▶ **Task objective**
Pick out each line of the entries below that contains the string "values", and copy those lines. The match is case-sensitive.

** Data follows **

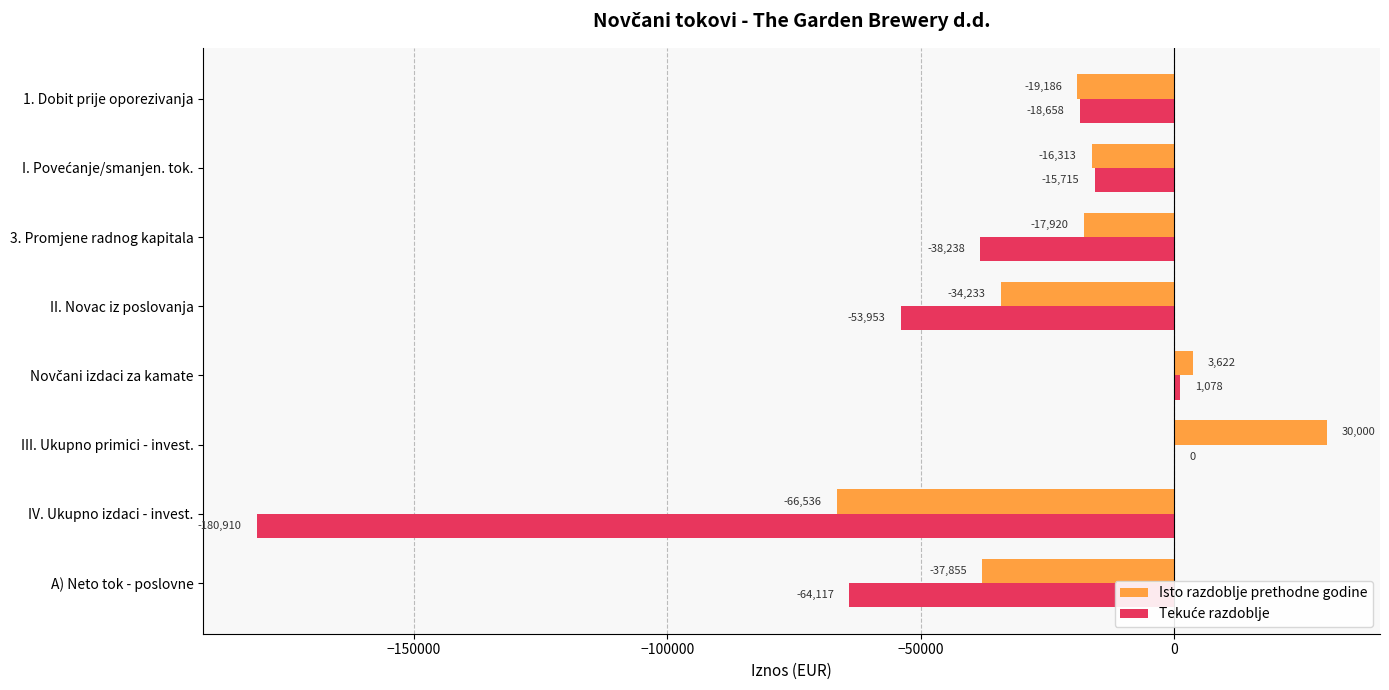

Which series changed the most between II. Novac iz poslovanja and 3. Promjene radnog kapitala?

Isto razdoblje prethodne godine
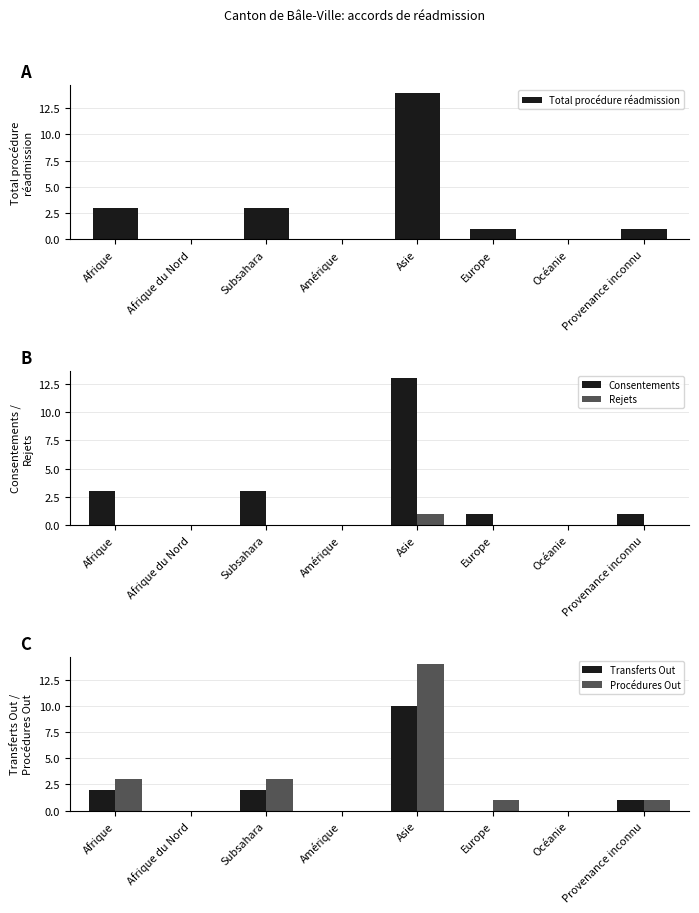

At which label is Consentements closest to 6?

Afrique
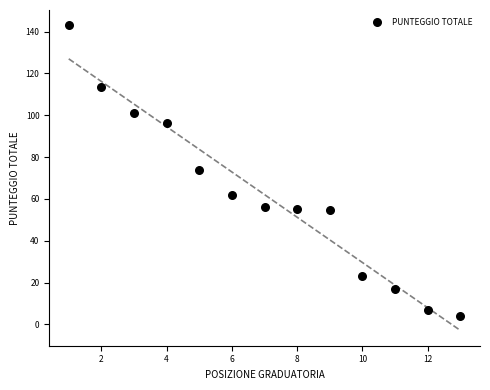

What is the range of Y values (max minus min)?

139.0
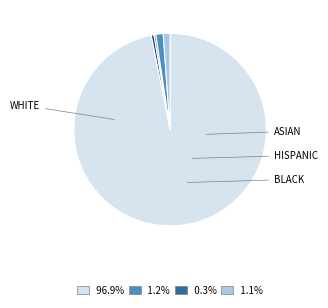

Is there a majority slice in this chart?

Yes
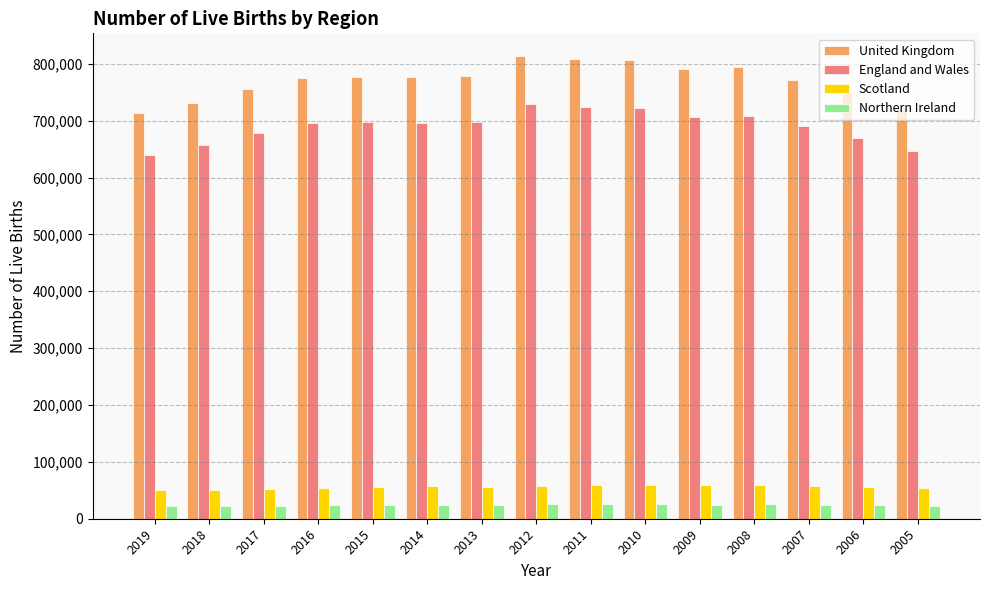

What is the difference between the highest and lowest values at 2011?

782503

** End of Data **

▶ **Expected output**
What is the range of Y values (max minus min)?
What is the difference between the highest and lowest values at 2011?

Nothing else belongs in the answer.